Commentary

Yahoo Tidbits From Search To Display

MagGlass-Search

Will search engines become liable for searchable content? If courts around the world continue to protect rights holders and follow the Court of Rome's decision on the liability of search engines, they might. The IPT Italy Blog points to a case brought to court related to the movie "About Elly." The problem stems from the engine providing a link that allowed searchers to reach a Web site that let people stream or download the movie.
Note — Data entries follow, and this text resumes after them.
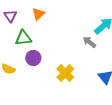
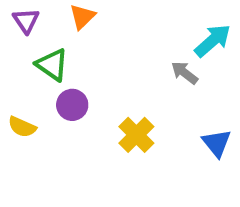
green triangle: (23, 38) -> (52, 65), turned 42

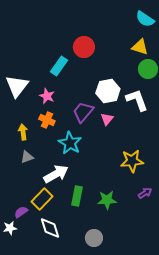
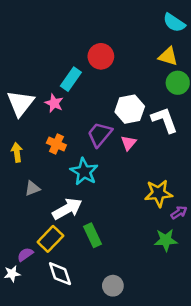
pink star: (47, 96) -> (54, 103), moved
yellow arrow: (23, 132) -> (17, 152), moved
purple arrow: (145, 193) -> (179, 212), moved
green rectangle: (77, 196) -> (92, 235), turned -36
green star: (107, 200) -> (166, 240), moved

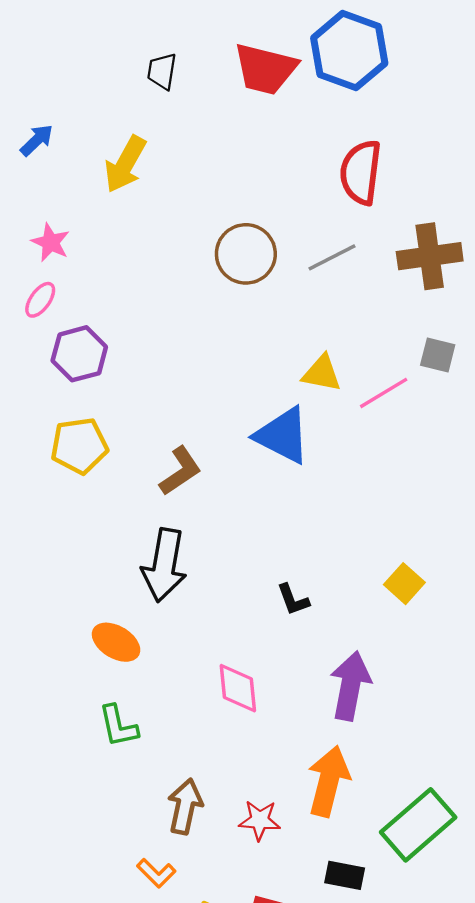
While the director, Asghar Farhadi, brought an interim injunction against Google Italy S.r.l., Microsoft S.r.l., and Yahoo Italia S.r.l., the courts dismissed the former two, suggesting the "Italian companies of such groups did not have an active role in the management of the search engines." Yahoo was held liable based on the European Union (EU) E-Commerce Directive 2000/31/EC, which focuses on caching content.

The decision seems to focus on an interpretation of the EU's E-Commerce Directive. Apparently, the Court of Rome thinks of Yahoo as a "caching provider" that must block links to content once notified of the infringement. The engine must remove all links in its index that can reach the content.

Meanwhile, in display news, Piper Jaffray analysts checking in with Yahoo to determine whether its home page display ads sold at a higher CPM with guaranteed placements by its sales team, compared with performance ads supplied by an ad network or other third party, found that 61% of the ads were sold in March 2011, compared with 60% in the year-ago month. Yahoo experienced 76% coverage in February 2011, and in January, 50%.

Aside from tracking guaranteed ads on Yahoo's home page, Piper Jaffray looks at the number of rich page takeover units, expandable ads or ads with elements that extend outside banner units, and log-in page sponsorships. About 17% of the ads seen on the home page were rich takeover units, which compares with 25% in February; 14%, January; 23%, December; 52%, November; and 26% October.

Although Piper Jaffray notes that Yahoo has become more aggressive when it comes to selling log-in page sponsorships, the firm shows a slight decline in March 39% for the log-in page, including a sponsorship, compared with 50% in February; 21%, January; 50%, December; 48%, November; and 13%, October.